____ ENTRIES SHOWN

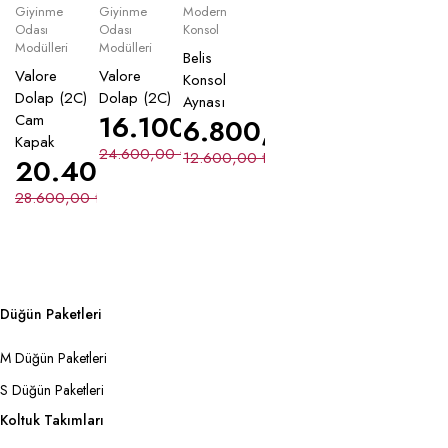
Giyinme
Giyinme
Modern
Odası
Odası
Konsol
Modülleri
Modülleri
Belis
Valore
Valore
Konsol
Dolap (2C)
Dolap (2C)
Aynası
16.100,00
₺
Cam
6.800,00
₺
Kapak
24.600,00
₺
12.600,00
₺
20.400,00
₺
28.600,00
₺
Düğün Paketleri
M Düğün Paketleri
S Düğün Paketleri
Koltuk Takımları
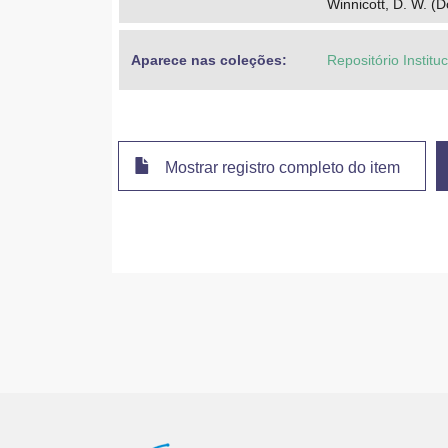
Winnicott, D. W. (
Aparece nas coleções:
Repositório Institu
Mostrar registro completo do item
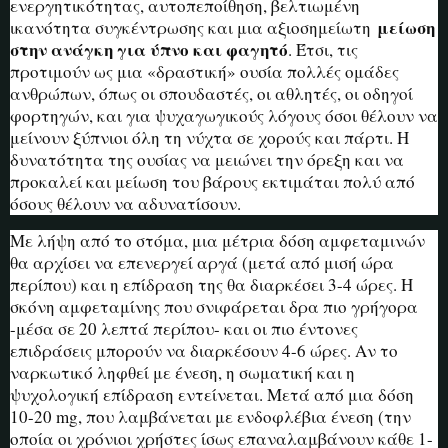
ενεργητικότητας, αυτοπεποίθηση, βελτιωμένη
μείωση
ικανότητα συγκέντρωσης και μια αξιοσημείωτη
στην ανάγκη για ύπνο και φαγητό
. Έτσι, τις
προτιμούν ως μια «δραστική» ουσία πολλές ομάδες
ανθρώπων, όπως οι σπουδαστές, οι αθλητές, οι οδηγοί
φορτηγών, και για ψυχαγωγικούς λόγους όσοι θέλουν να
μείνουν ξύπνιοι όλη τη νύχτα σε χορούς και πάρτι. Η
δυνατότητα της ουσίας να μειώνει την όρεξη και να
προκαλεί και μείωση του βάρους εκτιμάται πολύ από
όσους θέλουν να αδυνατίσουν.
Με λήψη από το στόμα, μια μέτρια δόση αμφεταμινών
θα αρχίσει να επενεργεί αργά (μετά από μισή ώρα
περίπου) και η επίδραση της θα διαρκέσει 3-4 ώρες. Η
σκόνη αμφεταμίνης που σνιφάρεται δρα πιο γρήγορα
-μέσα σε 20 λεπτά περίπου- και οι πιο έντονες
επιδράσεις μπορούν να διαρκέσουν 4-6 ώρες. Αν το
ναρκωτικό ληφθεί με ένεση, η σωματική και η
ψυχολογική επίδραση εντείνεται. Μετά από μια δόση
10-20 mg, που λαμβάνεται με ενδοφλέβια ένεση (την
οποία οι χρόνιοι χρήστες ίσως επαναλαμβάνουν κάθε 1-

________

## DIRECTIVE:
All of the data is to be returned exactly, with no pictures included.

## RESPONSE AREA:
Giyinme
Giyinme
Modern
Odası
Odası
Konsol
Modülleri
Modülleri
Belis
Valore
Valore
Konsol
Dolap (2C)
Dolap (2C)
Aynası
16.100,00
₺
Cam
6.800,00
₺
Kapak
24.600,00
₺
12.600,00
₺
20.400,00
₺
28.600,00
₺
Düğün Paketleri
M Düğün Paketleri
S Düğün Paketleri
Koltuk Takımları
Winnicott, D. W. (
Aparece nas coleções:
Repositório Institu
Mostrar registro completo do item
ενεργητικότητας, αυτοπεποίθηση, βελτιωμένη
μείωση
ικανότητα συγκέντρωσης και μια αξιοσημείωτη
στην ανάγκη για ύπνο και φαγητό
. Έτσι, τις
προτιμούν ως μια «δραστική» ουσία πολλές ομάδες
ανθρώπων, όπως οι σπουδαστές, οι αθλητές, οι οδηγοί
φορτηγών, και για ψυχαγωγικούς λόγους όσοι θέλουν να
μείνουν ξύπνιοι όλη τη νύχτα σε χορούς και πάρτι. Η
δυνατότητα της ουσίας να μειώνει την όρεξη και να
προκαλεί και μείωση του βάρους εκτιμάται πολύ από
όσους θέλουν να αδυνατίσουν.
Με λήψη από το στόμα, μια μέτρια δόση αμφεταμινών
θα αρχίσει να επενεργεί αργά (μετά από μισή ώρα
περίπου) και η επίδραση της θα διαρκέσει 3-4 ώρες. Η
σκόνη αμφεταμίνης που σνιφάρεται δρα πιο γρήγορα
-μέσα σε 20 λεπτά περίπου- και οι πιο έντονες
επιδράσεις μπορούν να διαρκέσουν 4-6 ώρες. Αν το
ναρκωτικό ληφθεί με ένεση, η σωματική και η
ψυχολογική επίδραση εντείνεται. Μετά από μια δόση
10-20 mg, που λαμβάνεται με ενδοφλέβια ένεση (την
οποία οι χρόνιοι χρήστες ίσως επαναλαμβάνουν κάθε 1-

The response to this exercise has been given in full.